▶ [Consignes des tâches]:
a) D'après l'allocution d'ouverture de la IIe Conférence Marc-Bloch, quelle institution a l'honneur de recevoir le professeur Tinbergen ?
b) Rédigez la suite de l'allocution d'ouverture de la IIe Conférence Marc-Bloch, à partir de sa dernière phrase.
── Texte extrait
1980

Allocution du président

François Furet
 

Ouverture de la IIe Conférence Marc-Bloch

C’est un grand honneur pour l’École des hautes études en sciences sociales que de vous recevoir, cher professeur Tinbergen, à l’occasion de la deuxième Conférence Marc-Bloch.

En vous, puisque nous sommes une institution savante, consacrée au développement des sciences sociales, nous avons invité et honorons le savant, c’est-à-dire le grand économiste ; l’auteur de tant de contributions pionnières et profondes à ce corps de la connaissance qui n’a que deux ou trois cents ans d’âge et qui est un des secteurs avancés des sciences sociales ; le spécialiste d’un certain nombre de problèmes à la fois variés et centraux, comme les cycles économiques, la planification, l’économie internationale et le développement, la théorie des revenus et des salaires.
────
── Données fournies
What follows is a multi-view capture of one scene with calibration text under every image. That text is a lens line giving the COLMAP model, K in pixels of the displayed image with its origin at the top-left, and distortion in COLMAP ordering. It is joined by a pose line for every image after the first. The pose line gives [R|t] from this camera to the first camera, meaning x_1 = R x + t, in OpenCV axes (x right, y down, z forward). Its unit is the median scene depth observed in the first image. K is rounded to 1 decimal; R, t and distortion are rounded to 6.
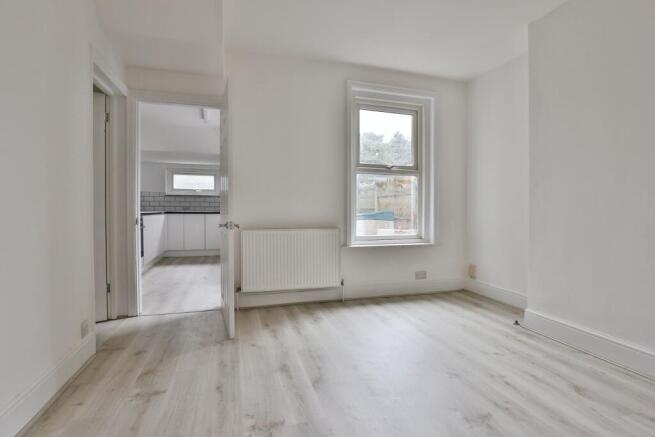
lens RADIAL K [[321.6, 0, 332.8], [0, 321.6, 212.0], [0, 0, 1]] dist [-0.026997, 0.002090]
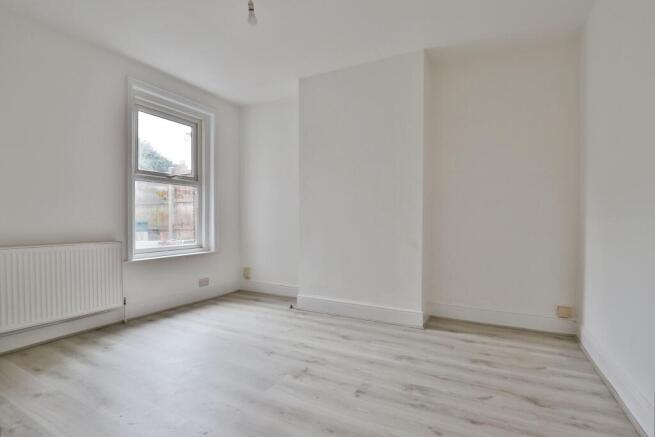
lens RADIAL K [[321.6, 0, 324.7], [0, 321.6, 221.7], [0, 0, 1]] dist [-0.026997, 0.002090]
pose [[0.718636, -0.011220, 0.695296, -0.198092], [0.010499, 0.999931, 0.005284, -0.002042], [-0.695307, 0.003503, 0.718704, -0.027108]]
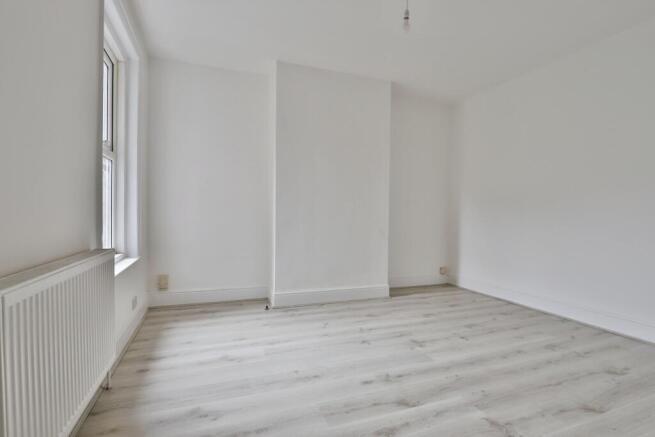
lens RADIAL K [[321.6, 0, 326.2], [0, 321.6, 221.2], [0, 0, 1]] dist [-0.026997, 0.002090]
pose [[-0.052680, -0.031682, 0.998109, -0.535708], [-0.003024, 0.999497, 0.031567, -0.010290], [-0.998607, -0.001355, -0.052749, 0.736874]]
────
▶ [Réponses par tâche]:
a) L'École des hautes études en sciences sociales.

b)
Au-delà même de ces études particulières, nous saluons en vous un des pères fondateurs de l’économétrie, cette tentative un peu improbable, et qui s’est avérée si féconde, de construire des modèles mathématiques concernant des relations économiques stratégiques, et de les spécifier avec des données mesurables, sur une période de temps, par l’analyse statistique. En cela, vous êtes un des créateurs de cet outil récent et très important de votre discipline, et c’est cette véritable invention que l’attribution qui vous a été faite du premier Prix Nobel d’économie, en 1969, a voulu récompenser.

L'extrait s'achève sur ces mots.